The FRB and the FHLB can accept pledges of PPP loans as collateral
The Small Business Administration (“SBA”) Paycheck Protection Program (“PPP”) guarantees loans from qualified lenders to small businesses affected by the COVID-19 pandemic so those businesses can keep workers employed. In the Third Interim Final Rule released on April 20, 2020 (see 85 Fed. Reg. 21747), the SBA paved the way for members of Federal Reserve Banks (“FRB”) and Federal Mortgage Lending Banks (“FHLB”) ) to engage PPP loans to secure borrowings by excluding FRBs and FHLBs from collateral requirements generally applicable to SBA loan commitments 7 (a). The exclusion of these covenants from otherwise applicable requirements means that the SBA does not have to give its prior consent to these covenants nor to approve the FRB and FHLB loan documents or to require a multi-party agreement between SBA, the lender and others. .
As a result of SBA action, FRB and FHLB members benefit from another source of liquidity for PPP loans in addition to the Paycheck Protection Program (“PPPLF”) loan facility. Through the PPPLF, the Treasury grants credits to financial institutions that grant PPP loans, using the PPP loans as collateral for non-recourse loans. Notably, although the loans of the FRB and the FHLB to its members are full recourse loans, the loans of the members are not subject to the transparency requirements and other restrictions applicable to the PPPLF and other liquidity facilities established by the Federal Reserve under the authority of Section 13 (3) of the Federal Reserve Act.
In a letter of April 23, 2020 from the FHFA to the presidents of the FHLB (link below) responding to requests from the FHLB for an action by the SBA to confirm the pledges of PPP loans, the FHFA specified the conditions (see below). below) in which FHLBs can accept PPP loans as collateral for advances. In the letter, the FHFA acknowledged the limitations of collecting the SBA collateral due to the fact that the FHLBs are not SBA approved lenders.

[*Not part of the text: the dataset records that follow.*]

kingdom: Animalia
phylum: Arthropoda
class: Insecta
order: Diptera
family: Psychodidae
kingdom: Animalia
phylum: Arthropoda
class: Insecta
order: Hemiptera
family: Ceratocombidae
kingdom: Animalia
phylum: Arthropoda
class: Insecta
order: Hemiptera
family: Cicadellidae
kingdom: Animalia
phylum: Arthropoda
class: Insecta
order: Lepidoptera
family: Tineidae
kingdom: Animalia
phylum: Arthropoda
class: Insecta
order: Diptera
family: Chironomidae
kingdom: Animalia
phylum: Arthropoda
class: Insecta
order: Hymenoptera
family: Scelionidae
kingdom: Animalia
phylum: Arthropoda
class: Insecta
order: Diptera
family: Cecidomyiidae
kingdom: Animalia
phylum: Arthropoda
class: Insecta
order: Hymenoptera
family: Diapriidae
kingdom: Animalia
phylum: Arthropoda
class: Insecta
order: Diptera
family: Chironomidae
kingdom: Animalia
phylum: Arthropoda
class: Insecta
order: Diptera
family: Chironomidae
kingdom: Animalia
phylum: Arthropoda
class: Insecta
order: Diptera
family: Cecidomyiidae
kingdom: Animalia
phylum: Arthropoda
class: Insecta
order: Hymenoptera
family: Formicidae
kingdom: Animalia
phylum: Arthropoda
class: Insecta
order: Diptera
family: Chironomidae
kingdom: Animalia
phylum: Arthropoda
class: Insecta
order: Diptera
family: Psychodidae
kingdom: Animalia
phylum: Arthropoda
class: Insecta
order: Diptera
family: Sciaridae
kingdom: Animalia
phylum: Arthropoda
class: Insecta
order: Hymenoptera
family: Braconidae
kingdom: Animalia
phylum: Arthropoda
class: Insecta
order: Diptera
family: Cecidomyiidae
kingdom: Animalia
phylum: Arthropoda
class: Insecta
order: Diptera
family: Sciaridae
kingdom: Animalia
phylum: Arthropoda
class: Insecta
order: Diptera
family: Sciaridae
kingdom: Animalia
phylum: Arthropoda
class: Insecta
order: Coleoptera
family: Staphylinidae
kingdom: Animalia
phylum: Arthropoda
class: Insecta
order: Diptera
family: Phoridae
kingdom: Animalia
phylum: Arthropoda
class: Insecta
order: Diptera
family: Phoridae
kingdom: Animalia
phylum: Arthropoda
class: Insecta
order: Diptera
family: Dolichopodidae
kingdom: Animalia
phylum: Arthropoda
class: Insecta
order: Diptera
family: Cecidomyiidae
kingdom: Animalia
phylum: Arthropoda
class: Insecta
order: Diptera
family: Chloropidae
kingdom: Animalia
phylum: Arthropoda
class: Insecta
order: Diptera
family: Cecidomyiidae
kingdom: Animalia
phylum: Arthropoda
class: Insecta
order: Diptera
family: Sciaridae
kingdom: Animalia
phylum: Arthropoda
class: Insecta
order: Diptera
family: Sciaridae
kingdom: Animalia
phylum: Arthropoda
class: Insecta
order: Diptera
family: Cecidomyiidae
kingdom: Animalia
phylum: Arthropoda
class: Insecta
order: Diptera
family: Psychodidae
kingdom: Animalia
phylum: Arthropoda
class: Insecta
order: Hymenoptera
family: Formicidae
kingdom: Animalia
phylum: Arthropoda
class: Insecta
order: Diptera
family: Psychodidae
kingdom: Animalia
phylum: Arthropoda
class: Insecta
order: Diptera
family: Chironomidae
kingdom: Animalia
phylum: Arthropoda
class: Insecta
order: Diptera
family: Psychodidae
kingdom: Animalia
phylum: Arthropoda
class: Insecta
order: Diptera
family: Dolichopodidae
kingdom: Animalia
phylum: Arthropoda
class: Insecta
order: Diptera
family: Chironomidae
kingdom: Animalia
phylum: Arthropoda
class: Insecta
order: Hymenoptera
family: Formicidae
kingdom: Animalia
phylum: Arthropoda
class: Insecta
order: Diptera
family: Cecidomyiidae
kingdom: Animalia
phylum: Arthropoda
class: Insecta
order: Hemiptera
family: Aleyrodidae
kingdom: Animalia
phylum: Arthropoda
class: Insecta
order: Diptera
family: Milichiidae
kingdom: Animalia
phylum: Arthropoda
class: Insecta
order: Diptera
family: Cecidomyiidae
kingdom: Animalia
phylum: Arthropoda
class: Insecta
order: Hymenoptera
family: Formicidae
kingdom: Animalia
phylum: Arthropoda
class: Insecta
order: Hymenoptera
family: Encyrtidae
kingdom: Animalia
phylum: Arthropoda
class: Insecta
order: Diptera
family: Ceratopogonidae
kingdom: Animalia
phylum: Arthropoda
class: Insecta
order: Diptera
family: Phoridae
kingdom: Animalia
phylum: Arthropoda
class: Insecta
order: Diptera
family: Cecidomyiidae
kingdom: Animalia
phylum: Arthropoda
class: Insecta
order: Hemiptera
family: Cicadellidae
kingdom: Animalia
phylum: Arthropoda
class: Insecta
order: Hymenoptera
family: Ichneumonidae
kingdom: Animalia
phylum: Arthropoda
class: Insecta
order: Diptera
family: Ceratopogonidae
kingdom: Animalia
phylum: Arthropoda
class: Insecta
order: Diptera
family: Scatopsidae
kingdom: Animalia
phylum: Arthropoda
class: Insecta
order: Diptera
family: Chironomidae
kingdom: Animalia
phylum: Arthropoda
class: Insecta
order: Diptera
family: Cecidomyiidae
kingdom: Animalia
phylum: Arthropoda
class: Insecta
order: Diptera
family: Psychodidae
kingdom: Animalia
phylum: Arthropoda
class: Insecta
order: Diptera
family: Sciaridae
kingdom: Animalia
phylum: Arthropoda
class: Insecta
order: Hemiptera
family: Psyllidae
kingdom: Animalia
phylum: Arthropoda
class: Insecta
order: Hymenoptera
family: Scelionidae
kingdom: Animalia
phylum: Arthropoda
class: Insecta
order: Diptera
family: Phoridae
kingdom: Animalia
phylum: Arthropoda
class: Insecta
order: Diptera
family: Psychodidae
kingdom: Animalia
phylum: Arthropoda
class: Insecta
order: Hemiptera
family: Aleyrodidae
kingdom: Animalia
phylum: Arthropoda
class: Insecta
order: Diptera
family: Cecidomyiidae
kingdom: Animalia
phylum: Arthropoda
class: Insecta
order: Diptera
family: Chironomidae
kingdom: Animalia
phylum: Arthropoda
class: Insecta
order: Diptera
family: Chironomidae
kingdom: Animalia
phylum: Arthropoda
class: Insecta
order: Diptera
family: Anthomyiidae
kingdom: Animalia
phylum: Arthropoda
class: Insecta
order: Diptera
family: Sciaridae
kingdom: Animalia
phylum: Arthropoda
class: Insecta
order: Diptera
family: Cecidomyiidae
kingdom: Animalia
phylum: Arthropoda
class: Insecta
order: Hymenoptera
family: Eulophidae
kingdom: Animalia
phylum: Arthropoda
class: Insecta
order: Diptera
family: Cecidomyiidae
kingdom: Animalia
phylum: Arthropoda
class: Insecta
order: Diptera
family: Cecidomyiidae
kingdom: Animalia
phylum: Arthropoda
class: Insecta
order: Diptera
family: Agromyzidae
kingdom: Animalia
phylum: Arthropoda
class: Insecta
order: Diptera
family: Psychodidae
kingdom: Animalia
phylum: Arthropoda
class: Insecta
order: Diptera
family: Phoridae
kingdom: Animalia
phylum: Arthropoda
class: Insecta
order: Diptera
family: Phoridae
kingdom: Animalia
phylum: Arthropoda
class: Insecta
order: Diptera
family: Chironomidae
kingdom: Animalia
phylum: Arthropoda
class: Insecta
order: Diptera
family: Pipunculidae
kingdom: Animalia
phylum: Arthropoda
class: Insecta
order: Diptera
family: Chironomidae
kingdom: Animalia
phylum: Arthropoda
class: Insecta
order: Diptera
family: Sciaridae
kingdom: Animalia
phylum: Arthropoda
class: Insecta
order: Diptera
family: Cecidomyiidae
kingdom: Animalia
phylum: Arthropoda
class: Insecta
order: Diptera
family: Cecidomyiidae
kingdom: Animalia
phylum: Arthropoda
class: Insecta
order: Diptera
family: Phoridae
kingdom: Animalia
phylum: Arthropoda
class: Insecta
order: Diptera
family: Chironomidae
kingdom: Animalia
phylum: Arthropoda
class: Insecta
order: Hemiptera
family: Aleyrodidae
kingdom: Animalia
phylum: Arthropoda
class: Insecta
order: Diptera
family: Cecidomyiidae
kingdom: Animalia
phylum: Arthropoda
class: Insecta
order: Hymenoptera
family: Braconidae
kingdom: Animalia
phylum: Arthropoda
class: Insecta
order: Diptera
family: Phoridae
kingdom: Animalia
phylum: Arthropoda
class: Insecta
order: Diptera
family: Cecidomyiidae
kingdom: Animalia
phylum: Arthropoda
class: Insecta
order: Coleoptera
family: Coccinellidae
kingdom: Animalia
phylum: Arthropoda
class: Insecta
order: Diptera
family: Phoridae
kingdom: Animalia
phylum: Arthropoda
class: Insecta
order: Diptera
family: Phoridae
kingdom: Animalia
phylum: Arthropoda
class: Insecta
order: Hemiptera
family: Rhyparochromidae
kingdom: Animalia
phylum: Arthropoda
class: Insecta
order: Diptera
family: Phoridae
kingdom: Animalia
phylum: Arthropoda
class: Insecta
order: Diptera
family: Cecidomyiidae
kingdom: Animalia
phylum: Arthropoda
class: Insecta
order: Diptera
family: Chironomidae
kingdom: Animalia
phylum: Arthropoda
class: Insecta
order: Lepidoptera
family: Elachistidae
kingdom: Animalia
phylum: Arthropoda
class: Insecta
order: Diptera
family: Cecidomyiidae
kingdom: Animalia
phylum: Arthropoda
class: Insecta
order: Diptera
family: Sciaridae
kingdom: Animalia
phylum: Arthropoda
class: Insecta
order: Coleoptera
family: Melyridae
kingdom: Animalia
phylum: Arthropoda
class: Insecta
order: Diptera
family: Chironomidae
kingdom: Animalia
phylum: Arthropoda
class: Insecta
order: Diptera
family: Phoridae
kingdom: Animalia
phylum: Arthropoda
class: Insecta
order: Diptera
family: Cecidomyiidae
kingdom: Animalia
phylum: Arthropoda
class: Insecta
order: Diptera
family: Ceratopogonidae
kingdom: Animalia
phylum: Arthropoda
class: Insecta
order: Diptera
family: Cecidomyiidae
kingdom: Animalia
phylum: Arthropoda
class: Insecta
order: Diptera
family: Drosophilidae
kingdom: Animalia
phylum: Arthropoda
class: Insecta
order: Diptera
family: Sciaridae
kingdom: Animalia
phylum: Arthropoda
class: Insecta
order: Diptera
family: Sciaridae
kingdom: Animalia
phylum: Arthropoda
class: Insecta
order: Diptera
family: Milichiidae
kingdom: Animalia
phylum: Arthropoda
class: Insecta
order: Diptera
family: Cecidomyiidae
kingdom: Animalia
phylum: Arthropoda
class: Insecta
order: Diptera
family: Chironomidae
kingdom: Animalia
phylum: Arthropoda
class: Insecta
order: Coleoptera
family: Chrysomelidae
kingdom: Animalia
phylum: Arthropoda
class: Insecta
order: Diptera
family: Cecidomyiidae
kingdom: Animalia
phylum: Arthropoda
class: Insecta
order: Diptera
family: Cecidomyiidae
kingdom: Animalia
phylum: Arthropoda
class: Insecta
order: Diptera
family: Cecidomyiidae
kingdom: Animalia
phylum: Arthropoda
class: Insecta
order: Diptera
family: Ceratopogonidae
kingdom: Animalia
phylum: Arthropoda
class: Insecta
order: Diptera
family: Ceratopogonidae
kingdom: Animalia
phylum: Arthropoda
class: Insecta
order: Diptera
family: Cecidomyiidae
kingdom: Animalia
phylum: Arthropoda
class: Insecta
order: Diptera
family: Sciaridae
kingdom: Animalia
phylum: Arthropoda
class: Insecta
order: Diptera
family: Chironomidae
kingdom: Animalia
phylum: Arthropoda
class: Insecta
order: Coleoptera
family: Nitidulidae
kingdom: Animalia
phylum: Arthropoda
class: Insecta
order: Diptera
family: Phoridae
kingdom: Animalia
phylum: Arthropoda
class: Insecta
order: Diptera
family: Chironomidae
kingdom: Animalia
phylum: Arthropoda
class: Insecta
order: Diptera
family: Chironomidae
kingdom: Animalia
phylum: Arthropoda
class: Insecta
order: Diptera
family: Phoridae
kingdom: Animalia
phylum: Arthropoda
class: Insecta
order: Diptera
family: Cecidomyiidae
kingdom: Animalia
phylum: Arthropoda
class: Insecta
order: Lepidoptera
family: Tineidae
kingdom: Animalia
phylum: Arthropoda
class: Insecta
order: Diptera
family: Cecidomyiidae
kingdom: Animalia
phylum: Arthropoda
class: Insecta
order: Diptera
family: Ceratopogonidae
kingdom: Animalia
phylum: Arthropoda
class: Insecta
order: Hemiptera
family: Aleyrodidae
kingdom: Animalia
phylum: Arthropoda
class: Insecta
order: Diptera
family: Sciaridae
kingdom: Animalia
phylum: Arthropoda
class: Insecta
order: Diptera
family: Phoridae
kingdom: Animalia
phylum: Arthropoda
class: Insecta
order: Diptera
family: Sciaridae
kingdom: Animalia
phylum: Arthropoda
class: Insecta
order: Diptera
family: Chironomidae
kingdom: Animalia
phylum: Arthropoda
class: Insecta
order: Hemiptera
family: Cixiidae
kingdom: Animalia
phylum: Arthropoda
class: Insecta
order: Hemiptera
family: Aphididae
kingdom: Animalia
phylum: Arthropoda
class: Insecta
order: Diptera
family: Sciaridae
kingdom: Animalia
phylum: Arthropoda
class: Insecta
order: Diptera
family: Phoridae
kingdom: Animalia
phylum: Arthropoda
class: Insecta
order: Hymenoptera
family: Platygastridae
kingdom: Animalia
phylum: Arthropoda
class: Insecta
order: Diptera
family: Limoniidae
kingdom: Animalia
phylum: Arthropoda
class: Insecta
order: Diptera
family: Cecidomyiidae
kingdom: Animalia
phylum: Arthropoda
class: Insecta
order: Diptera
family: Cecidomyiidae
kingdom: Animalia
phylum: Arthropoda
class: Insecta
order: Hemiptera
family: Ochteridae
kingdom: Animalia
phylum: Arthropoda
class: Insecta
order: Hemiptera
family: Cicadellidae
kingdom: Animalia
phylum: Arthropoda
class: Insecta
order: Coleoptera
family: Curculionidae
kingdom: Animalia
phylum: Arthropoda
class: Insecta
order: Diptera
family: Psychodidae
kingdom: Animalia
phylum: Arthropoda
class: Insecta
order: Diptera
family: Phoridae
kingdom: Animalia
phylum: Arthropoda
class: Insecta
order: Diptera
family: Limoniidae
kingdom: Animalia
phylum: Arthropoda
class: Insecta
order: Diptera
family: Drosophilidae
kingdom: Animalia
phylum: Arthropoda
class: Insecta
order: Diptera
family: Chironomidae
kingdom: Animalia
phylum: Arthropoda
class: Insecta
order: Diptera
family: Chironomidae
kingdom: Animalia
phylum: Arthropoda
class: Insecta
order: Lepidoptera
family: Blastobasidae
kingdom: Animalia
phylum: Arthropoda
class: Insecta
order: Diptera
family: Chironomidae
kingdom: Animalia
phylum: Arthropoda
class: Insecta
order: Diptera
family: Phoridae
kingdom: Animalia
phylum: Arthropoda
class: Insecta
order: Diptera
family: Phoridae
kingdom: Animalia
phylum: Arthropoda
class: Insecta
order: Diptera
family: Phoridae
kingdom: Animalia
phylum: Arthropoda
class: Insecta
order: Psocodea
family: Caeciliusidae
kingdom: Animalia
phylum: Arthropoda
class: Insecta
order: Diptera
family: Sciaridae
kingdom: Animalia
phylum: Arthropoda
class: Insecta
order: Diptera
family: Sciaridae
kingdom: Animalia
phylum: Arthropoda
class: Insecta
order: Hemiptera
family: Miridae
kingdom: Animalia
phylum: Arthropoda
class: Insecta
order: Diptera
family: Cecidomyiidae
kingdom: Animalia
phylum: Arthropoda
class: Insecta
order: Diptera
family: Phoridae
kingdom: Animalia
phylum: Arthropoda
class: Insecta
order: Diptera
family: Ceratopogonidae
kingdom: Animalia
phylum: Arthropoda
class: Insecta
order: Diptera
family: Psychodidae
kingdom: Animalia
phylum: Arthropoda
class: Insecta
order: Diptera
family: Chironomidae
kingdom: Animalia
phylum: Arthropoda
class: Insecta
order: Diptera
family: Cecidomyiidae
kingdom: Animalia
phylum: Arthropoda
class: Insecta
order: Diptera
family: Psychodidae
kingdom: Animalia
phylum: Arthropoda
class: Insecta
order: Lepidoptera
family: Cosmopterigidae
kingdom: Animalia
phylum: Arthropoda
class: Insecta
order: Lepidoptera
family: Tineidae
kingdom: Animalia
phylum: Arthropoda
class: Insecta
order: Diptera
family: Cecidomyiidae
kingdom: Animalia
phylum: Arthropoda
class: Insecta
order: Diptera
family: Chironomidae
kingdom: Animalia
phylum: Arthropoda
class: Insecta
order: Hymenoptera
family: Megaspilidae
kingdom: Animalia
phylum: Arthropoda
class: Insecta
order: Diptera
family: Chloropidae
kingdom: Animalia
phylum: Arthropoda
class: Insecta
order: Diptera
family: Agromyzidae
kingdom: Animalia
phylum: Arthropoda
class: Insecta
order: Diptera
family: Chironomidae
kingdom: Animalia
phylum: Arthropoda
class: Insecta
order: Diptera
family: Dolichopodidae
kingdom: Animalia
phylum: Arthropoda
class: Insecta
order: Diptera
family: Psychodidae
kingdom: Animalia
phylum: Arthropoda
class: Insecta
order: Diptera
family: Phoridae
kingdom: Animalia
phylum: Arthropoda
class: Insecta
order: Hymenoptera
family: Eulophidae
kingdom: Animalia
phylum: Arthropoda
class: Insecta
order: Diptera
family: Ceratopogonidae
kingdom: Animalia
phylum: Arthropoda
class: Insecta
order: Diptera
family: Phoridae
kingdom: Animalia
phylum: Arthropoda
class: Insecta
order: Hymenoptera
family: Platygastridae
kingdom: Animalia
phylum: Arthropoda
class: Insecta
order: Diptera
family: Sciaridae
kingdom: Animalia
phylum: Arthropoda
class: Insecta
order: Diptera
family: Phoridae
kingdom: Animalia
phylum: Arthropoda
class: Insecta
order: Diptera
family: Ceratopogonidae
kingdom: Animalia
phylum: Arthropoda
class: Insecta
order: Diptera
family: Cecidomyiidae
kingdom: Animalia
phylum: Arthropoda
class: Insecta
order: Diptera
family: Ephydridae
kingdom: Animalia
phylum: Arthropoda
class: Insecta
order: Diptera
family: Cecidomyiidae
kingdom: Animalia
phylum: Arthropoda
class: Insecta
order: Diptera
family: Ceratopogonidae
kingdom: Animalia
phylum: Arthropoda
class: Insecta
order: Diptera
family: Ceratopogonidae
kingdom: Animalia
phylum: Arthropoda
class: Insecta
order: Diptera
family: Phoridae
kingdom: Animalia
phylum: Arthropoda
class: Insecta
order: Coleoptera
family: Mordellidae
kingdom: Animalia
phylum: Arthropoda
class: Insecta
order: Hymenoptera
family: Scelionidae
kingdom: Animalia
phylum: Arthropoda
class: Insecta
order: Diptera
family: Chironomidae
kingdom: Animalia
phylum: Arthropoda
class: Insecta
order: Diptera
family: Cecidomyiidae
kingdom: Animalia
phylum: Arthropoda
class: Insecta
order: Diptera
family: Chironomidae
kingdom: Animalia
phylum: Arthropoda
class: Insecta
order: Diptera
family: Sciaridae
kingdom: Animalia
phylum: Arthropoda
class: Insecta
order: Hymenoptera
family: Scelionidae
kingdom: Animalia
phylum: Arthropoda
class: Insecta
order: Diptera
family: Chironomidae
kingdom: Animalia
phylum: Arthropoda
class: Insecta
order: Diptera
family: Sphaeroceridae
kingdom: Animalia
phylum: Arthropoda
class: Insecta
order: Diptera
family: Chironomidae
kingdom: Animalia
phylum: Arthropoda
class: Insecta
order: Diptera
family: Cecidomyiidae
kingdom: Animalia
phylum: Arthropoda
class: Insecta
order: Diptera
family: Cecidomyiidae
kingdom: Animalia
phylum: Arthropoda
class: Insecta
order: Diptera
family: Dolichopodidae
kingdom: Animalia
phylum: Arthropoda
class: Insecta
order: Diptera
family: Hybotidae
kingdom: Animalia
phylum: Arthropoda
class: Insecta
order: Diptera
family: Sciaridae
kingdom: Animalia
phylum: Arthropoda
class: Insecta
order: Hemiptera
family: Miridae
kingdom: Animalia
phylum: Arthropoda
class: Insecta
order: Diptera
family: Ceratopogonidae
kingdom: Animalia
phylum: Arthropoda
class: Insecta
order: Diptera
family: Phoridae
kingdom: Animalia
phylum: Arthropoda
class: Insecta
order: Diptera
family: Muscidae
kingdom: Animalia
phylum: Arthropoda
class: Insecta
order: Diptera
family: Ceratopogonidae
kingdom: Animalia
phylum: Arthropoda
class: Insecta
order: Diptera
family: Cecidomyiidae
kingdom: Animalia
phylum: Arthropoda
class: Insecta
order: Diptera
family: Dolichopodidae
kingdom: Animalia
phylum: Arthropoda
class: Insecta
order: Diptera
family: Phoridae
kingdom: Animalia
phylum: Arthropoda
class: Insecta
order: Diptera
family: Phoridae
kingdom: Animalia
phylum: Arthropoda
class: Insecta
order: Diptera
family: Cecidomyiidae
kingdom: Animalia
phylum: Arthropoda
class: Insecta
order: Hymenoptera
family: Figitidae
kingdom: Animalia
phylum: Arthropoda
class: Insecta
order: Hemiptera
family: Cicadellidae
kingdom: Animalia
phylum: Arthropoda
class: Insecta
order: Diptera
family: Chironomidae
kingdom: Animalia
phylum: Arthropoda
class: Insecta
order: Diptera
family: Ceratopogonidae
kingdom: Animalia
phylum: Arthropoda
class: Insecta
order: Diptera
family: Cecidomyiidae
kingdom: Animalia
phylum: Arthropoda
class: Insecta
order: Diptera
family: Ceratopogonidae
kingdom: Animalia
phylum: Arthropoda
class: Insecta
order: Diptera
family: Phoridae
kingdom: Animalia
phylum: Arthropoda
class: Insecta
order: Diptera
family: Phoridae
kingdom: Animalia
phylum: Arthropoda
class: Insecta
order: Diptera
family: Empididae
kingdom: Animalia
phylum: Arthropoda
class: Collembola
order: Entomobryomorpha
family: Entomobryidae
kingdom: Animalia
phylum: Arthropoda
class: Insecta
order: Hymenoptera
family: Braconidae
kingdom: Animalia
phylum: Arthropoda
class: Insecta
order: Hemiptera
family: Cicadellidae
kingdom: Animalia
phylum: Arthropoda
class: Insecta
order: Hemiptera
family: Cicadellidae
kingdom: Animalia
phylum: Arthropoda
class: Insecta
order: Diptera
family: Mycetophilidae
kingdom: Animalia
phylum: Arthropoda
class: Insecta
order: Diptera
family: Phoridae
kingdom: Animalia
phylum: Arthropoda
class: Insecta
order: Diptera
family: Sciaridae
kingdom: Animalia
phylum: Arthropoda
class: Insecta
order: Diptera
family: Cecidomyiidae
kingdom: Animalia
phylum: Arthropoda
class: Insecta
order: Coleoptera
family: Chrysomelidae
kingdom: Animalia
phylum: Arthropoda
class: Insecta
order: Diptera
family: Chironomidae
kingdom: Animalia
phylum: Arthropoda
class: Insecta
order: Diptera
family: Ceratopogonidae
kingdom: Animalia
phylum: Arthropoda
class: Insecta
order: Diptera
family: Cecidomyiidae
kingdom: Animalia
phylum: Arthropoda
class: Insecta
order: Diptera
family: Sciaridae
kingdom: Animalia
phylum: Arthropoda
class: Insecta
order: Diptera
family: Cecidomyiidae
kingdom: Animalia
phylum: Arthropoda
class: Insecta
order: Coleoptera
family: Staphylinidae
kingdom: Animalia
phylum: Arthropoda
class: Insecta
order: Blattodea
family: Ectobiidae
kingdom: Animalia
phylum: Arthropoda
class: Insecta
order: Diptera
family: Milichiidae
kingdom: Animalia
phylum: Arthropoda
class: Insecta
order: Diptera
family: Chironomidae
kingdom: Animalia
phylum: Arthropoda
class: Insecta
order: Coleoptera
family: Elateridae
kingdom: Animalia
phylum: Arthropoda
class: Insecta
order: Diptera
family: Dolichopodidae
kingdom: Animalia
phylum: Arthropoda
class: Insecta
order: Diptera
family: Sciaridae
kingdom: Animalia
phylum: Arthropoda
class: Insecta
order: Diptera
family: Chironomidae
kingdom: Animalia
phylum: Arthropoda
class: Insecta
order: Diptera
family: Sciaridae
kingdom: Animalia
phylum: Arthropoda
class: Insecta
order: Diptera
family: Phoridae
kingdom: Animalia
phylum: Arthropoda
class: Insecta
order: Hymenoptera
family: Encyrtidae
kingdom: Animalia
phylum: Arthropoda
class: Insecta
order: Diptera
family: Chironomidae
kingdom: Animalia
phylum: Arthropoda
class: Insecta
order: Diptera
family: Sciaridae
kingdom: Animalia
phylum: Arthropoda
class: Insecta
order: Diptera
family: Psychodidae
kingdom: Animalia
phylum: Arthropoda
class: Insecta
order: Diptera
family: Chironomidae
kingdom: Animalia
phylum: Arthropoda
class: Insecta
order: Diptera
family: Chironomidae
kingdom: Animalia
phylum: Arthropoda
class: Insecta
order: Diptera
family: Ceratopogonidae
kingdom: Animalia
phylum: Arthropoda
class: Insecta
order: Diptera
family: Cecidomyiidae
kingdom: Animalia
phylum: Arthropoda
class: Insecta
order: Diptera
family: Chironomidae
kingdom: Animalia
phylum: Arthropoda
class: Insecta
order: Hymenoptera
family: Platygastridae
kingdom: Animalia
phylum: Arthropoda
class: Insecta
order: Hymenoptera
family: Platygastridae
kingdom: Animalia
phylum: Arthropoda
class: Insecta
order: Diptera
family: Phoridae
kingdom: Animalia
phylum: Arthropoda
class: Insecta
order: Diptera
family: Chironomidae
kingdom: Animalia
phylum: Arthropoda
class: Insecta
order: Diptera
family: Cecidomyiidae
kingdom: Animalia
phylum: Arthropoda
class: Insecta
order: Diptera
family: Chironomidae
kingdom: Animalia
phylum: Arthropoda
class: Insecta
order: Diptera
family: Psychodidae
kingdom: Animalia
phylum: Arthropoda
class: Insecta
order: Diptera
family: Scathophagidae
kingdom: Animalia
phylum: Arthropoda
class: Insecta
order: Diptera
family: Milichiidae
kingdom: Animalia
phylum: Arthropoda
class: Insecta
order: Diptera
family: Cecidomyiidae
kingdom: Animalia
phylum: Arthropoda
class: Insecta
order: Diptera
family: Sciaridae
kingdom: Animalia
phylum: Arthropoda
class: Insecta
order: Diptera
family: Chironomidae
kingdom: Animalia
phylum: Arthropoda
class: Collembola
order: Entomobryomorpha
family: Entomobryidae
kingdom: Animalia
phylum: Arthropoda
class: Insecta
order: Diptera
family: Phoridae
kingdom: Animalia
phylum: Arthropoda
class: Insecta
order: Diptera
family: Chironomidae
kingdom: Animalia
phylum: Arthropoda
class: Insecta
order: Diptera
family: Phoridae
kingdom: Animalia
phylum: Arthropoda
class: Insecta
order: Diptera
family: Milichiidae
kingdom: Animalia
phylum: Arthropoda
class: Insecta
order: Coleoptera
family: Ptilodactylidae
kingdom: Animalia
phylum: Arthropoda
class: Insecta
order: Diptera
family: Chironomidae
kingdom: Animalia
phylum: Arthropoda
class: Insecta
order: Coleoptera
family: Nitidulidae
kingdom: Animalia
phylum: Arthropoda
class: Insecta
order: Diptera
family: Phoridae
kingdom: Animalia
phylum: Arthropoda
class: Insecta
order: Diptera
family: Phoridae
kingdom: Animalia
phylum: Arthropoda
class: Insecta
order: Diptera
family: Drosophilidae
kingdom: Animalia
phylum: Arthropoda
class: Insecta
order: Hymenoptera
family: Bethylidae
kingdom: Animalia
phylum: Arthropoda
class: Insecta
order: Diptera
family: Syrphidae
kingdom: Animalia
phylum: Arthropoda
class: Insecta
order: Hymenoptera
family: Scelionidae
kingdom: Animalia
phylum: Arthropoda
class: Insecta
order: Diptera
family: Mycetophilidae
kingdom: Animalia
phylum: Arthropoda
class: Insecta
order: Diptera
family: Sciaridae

However, the FHFA said it had determined that the SBA should treat FHLBs in the same category as “any federal or state banking regulator or receiver or custodian,” and allow FHLBs to liquidate collateral. PPP loan by selling PPP loans to another SBA lender. , with the agreement of SBA.
The FHFA has specified a number of conditions that must be met for FHLBs to accept PPP loans as collateral, including:
- Members must have a minimum CAMELS credit score of “3” or a minimum credit score in the top 60% or top three quintiles of the FHLB member rating system.
- A demotion of a member will result in an increase in warranty discounts if the PPP warranty is not replaced.
- 10% minimum guarantee remittance of the UPB (capped at 100%).
- The value of collateral for PPP loans cannot exceed 20% of the collateral loaned from members (after application of collateral valuations).
- The FHLB must limit the dollar amount of PPP loans a member can pledge to a maximum of $ 5 billion in loanable collateral.
The Federal Reserve issued a statement on April 23, 2020 indicating that it was working to expand the list of eligible borrowers under the PPPLF to include non-depository lenders, such as certain community development financial institutions. Currently, only deposit-taking institutions are eligible to participate in the PPPLF, and over 1000 have already been approved to access the program.
Members of the Business Emergency Relief Task Force continue to monitor the deployment of federal programs to support the cash and capital needs of businesses, financial institutions and others during the Covid 19 pandemic.
As you know, things change quickly and there is no clear authority and no clear rules. This is not an unequivocal statement of the law, but rather represents our best interpretation of the current situation.